## Passage
For one thing, ILM FaceSwap isn’t just a button you press in Photoshop. It’s an entire set of artistic and technological tools that come together in a movie like Indiana Jones and the Dial of Destiny. “It's a very broad terminology,” Weaver says.
“There was some FaceSwap in Terminator 2.”
A lot of those tools have also been around for decades.
“We've actually been doing this for over 30 years,” Kintzle tells me. “There was some FaceSwap in Terminator 2, and there was a face swap sequence in Jurassic Park. (Specifically, the technology was used in Jurassic Park to switch out the face of a stunt double in a scene where Lex Murphy (Ariana Richards) falls through the ceiling. “It's been used unofficially internally for a bit,” Kintzle adds, “but this is the first branded version of what ILM does.”
The difference in Indiana Jones 5, Whitehurst says, is that the movie’s 25-minute flashback meant the studio had to use pretty much all the tools at its disposal, from CGI to “geometry derived from photography” to machine learning, often combining them all for each shot. “We knew that we were gonna be using every single technique we had produced to date and whatever else we could develop for this production and to use in the future.”
Making Indiana Jones Look Young Again
It takes a small army to pull off a FaceSwap (Weaver says the work was completed by “a couple hundred artists”), but thankfully they had a bit of help.
“We were very fortunate that we had Harrison Ford, who is just amazing,” Whitehurst says. “He's in incredible physical shape. So the physicality of it was not a problem.”
“It was the first time I'd worked with machine learning.”
There was still plenty of work to do, however. To get all the necessary data, the main camera used to shoot the movie was outfitted with “extra cameras” to get additional data about everything from the lighting to the finer details of Ford’s face.
“We scanned every single environment so that we knew where everything physically was in space,” Whitehurst says.

## Excerpted records
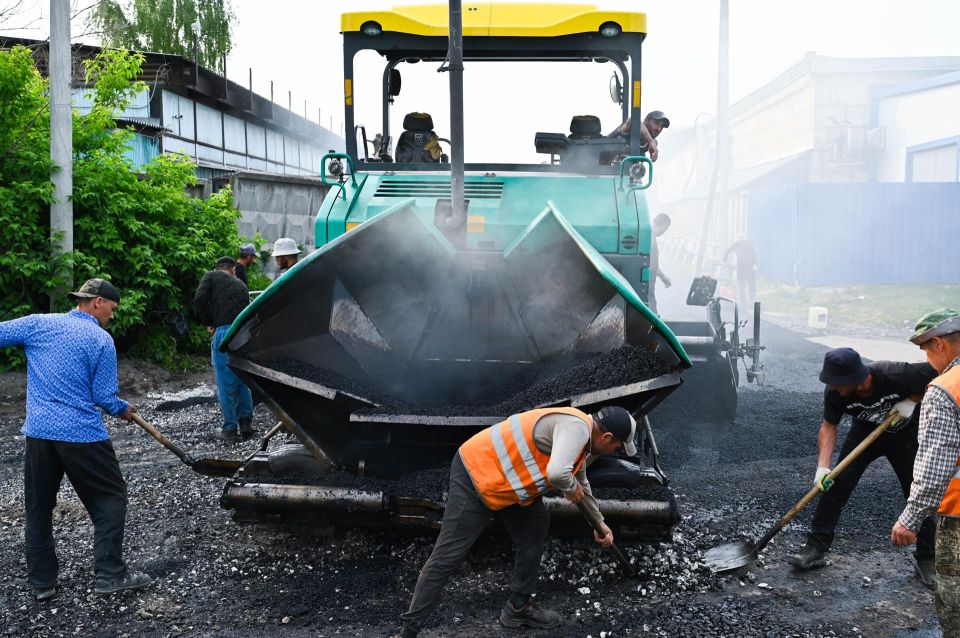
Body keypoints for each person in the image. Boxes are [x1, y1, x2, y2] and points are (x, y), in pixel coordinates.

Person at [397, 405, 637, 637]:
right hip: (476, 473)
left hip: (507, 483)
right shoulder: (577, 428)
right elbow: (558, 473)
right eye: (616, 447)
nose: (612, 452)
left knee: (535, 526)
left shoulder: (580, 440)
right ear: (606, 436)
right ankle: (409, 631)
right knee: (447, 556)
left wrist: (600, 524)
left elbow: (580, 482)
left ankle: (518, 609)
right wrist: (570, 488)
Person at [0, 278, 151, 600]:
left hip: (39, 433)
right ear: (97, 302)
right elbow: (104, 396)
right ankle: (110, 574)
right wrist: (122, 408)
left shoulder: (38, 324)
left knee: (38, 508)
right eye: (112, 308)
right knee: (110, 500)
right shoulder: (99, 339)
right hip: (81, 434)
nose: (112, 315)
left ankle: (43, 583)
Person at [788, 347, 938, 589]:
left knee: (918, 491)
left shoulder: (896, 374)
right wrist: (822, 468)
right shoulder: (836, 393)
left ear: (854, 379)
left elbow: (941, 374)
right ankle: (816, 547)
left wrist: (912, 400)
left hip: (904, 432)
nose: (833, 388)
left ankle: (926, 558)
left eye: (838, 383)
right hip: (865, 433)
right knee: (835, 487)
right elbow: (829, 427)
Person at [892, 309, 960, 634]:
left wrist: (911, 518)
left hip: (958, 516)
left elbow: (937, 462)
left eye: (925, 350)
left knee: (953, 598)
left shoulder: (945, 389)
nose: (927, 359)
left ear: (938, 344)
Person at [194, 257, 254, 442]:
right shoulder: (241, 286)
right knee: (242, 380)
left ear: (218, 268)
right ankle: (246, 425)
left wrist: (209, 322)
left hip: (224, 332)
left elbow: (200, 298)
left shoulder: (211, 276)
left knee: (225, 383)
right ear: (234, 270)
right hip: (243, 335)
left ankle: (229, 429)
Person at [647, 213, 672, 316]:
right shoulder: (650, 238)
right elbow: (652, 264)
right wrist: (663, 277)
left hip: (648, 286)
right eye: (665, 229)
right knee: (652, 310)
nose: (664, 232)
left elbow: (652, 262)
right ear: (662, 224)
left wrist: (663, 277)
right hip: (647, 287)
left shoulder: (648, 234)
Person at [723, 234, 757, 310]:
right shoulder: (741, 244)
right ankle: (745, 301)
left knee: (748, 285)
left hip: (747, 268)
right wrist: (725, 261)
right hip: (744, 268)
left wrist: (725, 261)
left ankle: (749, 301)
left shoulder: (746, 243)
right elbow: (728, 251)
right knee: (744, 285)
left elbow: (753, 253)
---
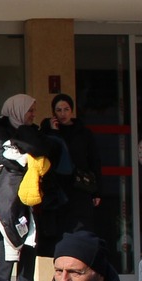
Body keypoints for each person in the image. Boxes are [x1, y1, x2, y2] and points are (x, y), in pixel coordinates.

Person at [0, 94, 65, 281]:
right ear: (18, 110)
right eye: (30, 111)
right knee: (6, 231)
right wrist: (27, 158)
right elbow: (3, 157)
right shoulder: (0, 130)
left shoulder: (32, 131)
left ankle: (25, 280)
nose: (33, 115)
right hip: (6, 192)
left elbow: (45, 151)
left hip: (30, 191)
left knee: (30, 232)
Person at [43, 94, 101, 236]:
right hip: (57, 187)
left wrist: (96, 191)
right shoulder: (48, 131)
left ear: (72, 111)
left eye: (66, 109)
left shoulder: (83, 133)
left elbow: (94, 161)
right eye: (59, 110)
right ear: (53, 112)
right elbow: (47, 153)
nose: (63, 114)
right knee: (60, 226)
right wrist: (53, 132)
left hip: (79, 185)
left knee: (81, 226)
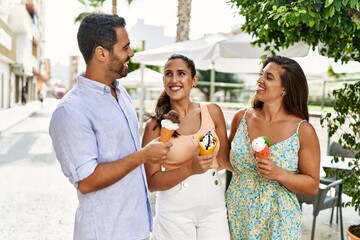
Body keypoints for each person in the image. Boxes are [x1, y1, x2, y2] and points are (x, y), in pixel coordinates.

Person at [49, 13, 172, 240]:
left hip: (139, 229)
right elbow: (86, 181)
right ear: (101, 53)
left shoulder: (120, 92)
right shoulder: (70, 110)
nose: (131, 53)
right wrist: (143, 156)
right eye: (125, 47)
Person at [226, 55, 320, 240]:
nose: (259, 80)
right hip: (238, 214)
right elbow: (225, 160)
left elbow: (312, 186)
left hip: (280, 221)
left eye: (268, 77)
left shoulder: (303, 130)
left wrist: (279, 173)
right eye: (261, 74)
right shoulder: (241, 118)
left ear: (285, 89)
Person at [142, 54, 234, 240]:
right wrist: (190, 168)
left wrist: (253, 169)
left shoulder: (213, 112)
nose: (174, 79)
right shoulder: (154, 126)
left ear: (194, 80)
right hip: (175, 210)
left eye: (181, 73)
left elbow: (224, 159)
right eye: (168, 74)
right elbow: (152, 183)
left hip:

## Your instructions
Pick up the article about ILM FaceSwap in Indiana Jones and the Dial of Destiny where it stops, and keep writing it. You won't need the rows for this.

## Expected output
Artificial intelligence also played a key role in the process. “It was the first time I'd worked with machine learning,” Weaver says. Specifically, ILM used computers to analyze “all the past Indy films” and then create a baseline version of the FaceSwap that VFX artists could use to weigh the pros and cons of different techniques. It also gave the team an easy way to pull reference images from old Indiana Jones movies and other material to match each shot in Dial of Destiny.
Once the movie was filmed and all the reference material analyzed, the hard part begins: going shot-by-shot and using FaceSwap to make Harrison Ford look younger.
“Every shot has its own challenge, and it’s the journey of looking at a shot and going, okay, this isn't quite right,” Whitehurst says. “Maybe the smirk’s just not right. Maybe he's not quite sassy enough here.”
One of the most difficult parts of the face to FaceSwap? The eyes. “The eyes are always very difficult because that's always a focal point and the windows to the soul, if you will,” Weaver says. In some shots, they keep the original eyes completely as is. In others, it’s total CGI. “The eyes always relate so much emotion, even at a standstill,” he adds. Throw in the occasional blink and it’s almost impossible.
But ultimately, whatever VFX tools or tricks might be used today or in the future, Weaver emphasizes that nothing is possible without the humans behind ILM FaceSwap.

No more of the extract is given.